The meeting with the people of Las Peñas took place as scheduled. Some of the women broke down and cried when they heard that the guerrillas accepted the ultimatum of their men. Others left the meeting quietly or cursing at their men and at the guerrillas. Still a few, frustrated and angry, slapped their men’s faces. A group of young women, some of them accompanied by their mothers, conferred quietly. Then they walked towards one of the corners of the small square where the meeting was taking place, outside the circle of people that surrounded the visitors and the representatives of the men of the village, who negotiated their right to education and improvement. The women stood there the three hours that the meeting lasted, and, to the surprised of the villagers, when the guerrilla patrol formed in single file to march towards the mountains, the women joined, positioning themselves at the end of the line.

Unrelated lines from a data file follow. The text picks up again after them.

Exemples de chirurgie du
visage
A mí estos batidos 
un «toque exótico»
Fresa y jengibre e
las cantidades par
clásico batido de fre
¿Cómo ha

The husbands, the sons, the fathers and brothers of the women panicked. They pleaded and argued to persuade them to stop with their craziness. But the young women said that they didn’t want to stay and marry men that didn’t regard them as their equals. The older women declared that they had complied with their duty, that they had been good wives and mothers, that their children were already grown and didn’t need them any more. It was time for them to do something for themselves, they said, and going to the mountains to fight with the guerrillas was what they wanted to do.

The men asked the guerrillas to stop their women from going with them but they refused.

-“Everyone has the right to contribute to the revolution in any way they want and can”, had been combatant Virginia's answer.

One of the young new recruits stopped and yelled a question to the men:

-“Are you going to allow us to continue learning from the guerrillas?”

-“Nooo!” the men replied, in unison. The young woman turned and joined again the group that walked towards the mountains.

-Damn revolutionaries! Yelled old Jacinto. They are taking my wife, and my daughters, and my sisters, and they know damn well that we cannot retaliate. On the contrary, they know that our cooperation with them is now ensured, because there is no way we are going to sacrifice our women! Damn women!